The task also has required exotic technology, such as the plasma arc torch now being used to cut apart five two-inch-thick stainless steel grids in the lower part of the vessel. Workers must remove the grids to get at core material that slumped to the bottom of the reactor.

The costs associated with the TMI accident don't stop there. Like dozens of other nuclear installations, TMI-1 has been forced to upgrade its operations, equipment and training programs to reduce the likelihood of a similar catastrophe.

2Before the accident, there were 350 workers involved in operating both reactor units on the island. Today, 800 employees are involved in operating TMI-1 alone. General Public Utilities-Nuclear spokeswoman Carol Clawson said control-room operators spend one-fourth of their time in training, much of it in simulated control rooms grappling with a variety of potential malfunctions.

The control room has been changed as well, down to the detail of painting instrument panels a different color to enhance the visibility of warning lights.

Across the back wall of the control room is a solid panel of lights attached to systems that monitor crucial pumps, valves and other equipment. The panel allows operators to check the status of the entire reactor at a glance.

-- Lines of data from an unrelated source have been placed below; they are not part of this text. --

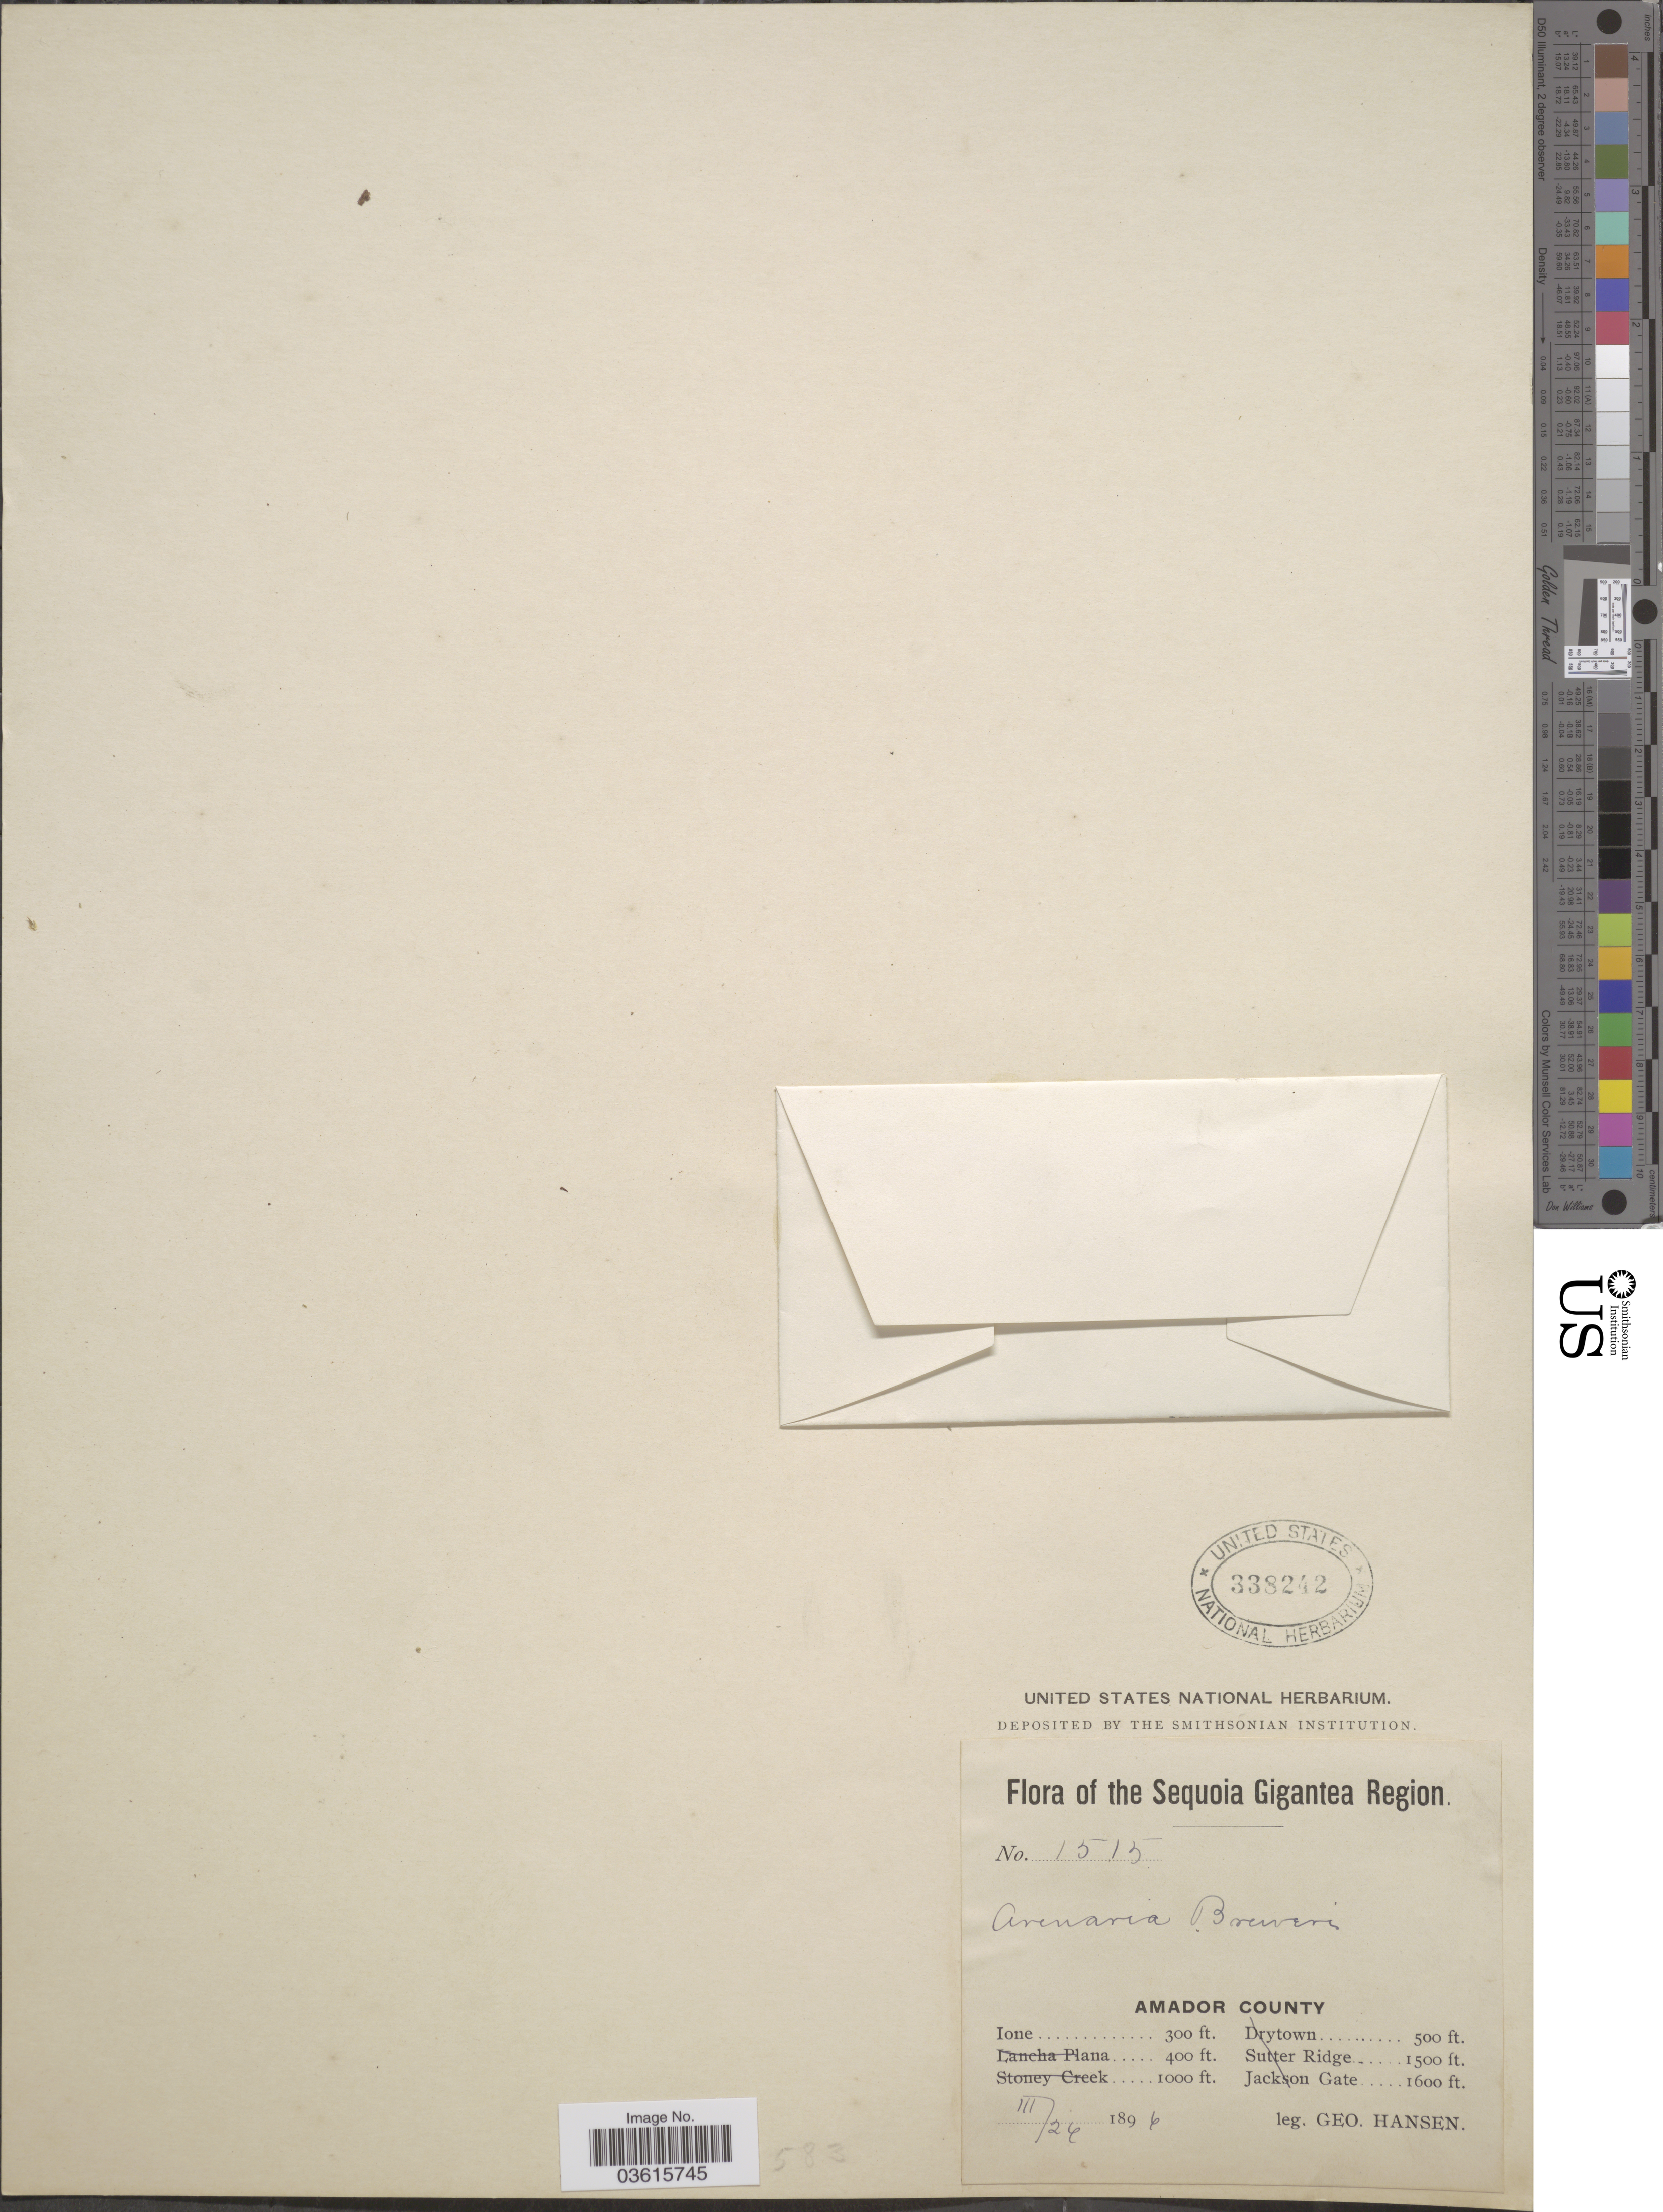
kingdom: Plantae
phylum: Tracheophyta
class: Magnoliopsida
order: Caryophyllales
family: Caryophyllaceae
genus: Minuartia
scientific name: Minuartia californica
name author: (A. Gray) Mattf.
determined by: Meinke, R. J.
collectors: G. Hansen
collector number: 1515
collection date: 1896-03-26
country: United States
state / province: California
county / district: Amador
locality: The Sequoia Gigantea Region. Amador County. Ione.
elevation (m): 91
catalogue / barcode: US 338242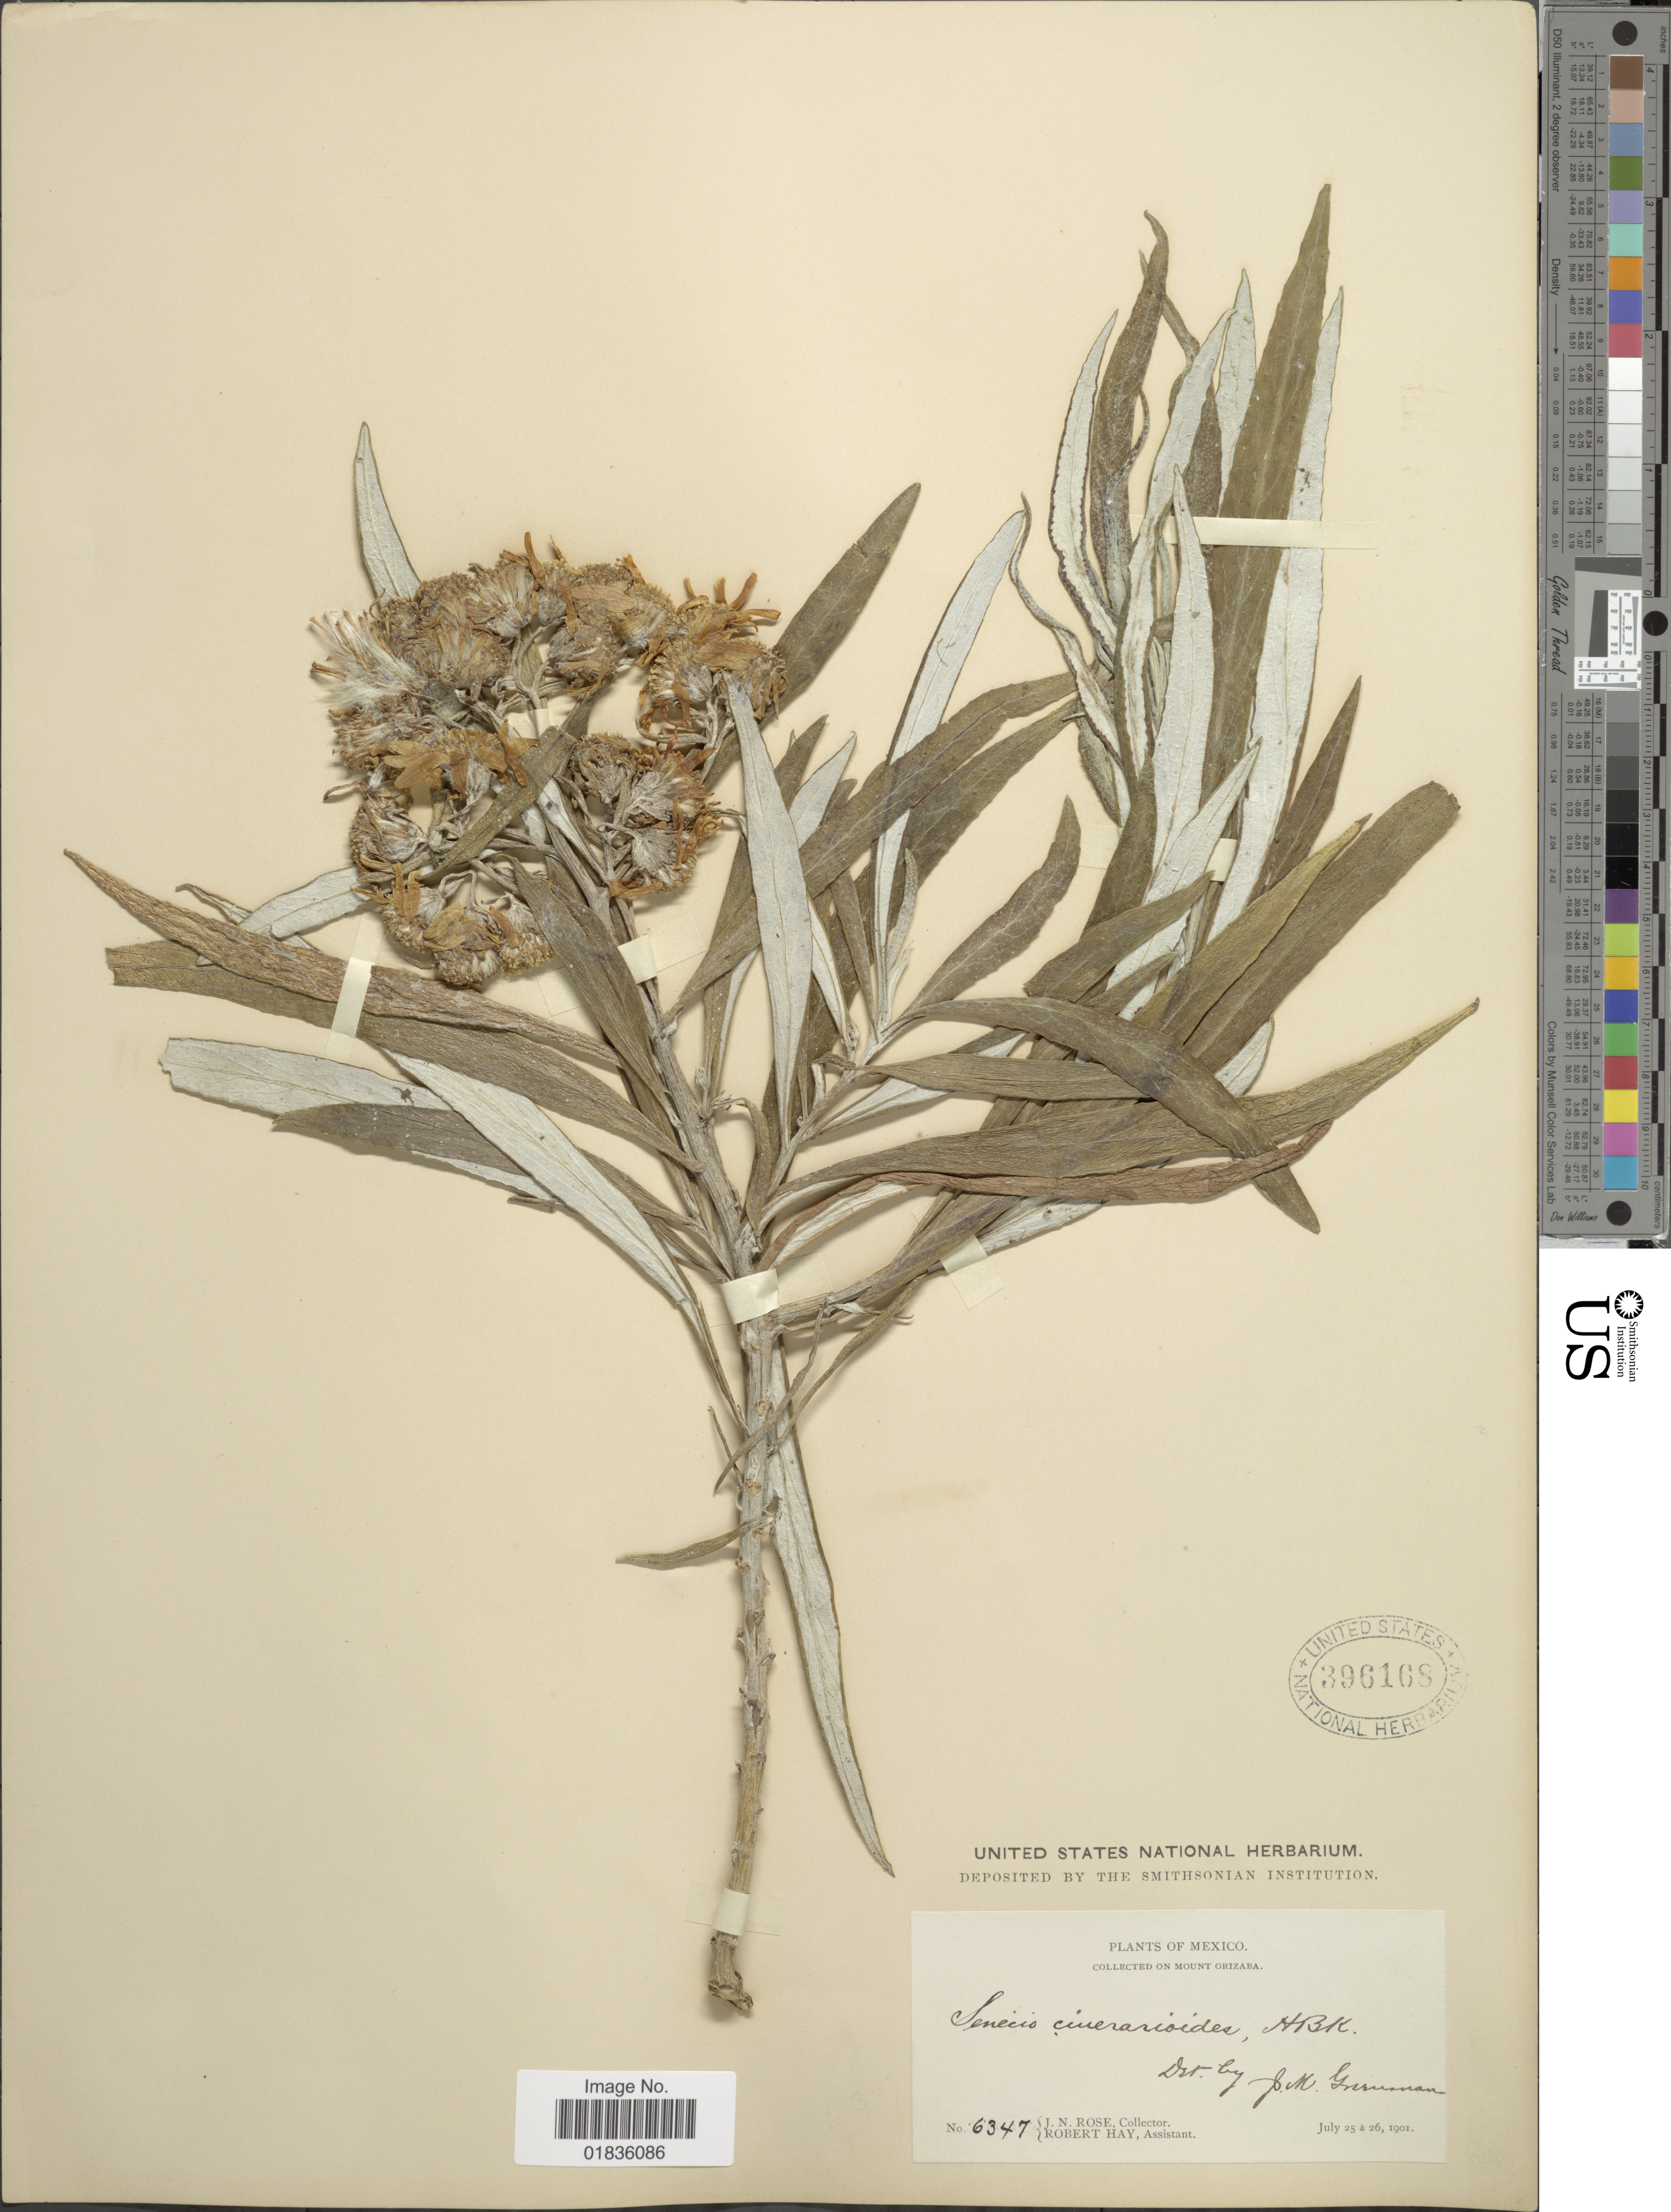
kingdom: Plantae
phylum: Tracheophyta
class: Magnoliopsida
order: Asterales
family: Asteraceae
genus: Senecio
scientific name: Senecio cinerarioides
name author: Kunth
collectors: J. N. Rose & J. H. Painter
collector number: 6347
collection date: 1901-07-25/1901-07-26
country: Mexico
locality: On Mount Orizaba.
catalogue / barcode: US 396168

During the TMI accident, at least one crucial gauge was not visible to operators. About 20 steps away from the main operator's seat, facing away from the control room, was a gauge that would have warned operators that a pressure relief valve had stuck open and was draining water from the core.

Clawson, standing in the control room where the drama started a decade ago, pointed out the gauge. "If they'd looked at it," she said, "they would have known right away what the problem was."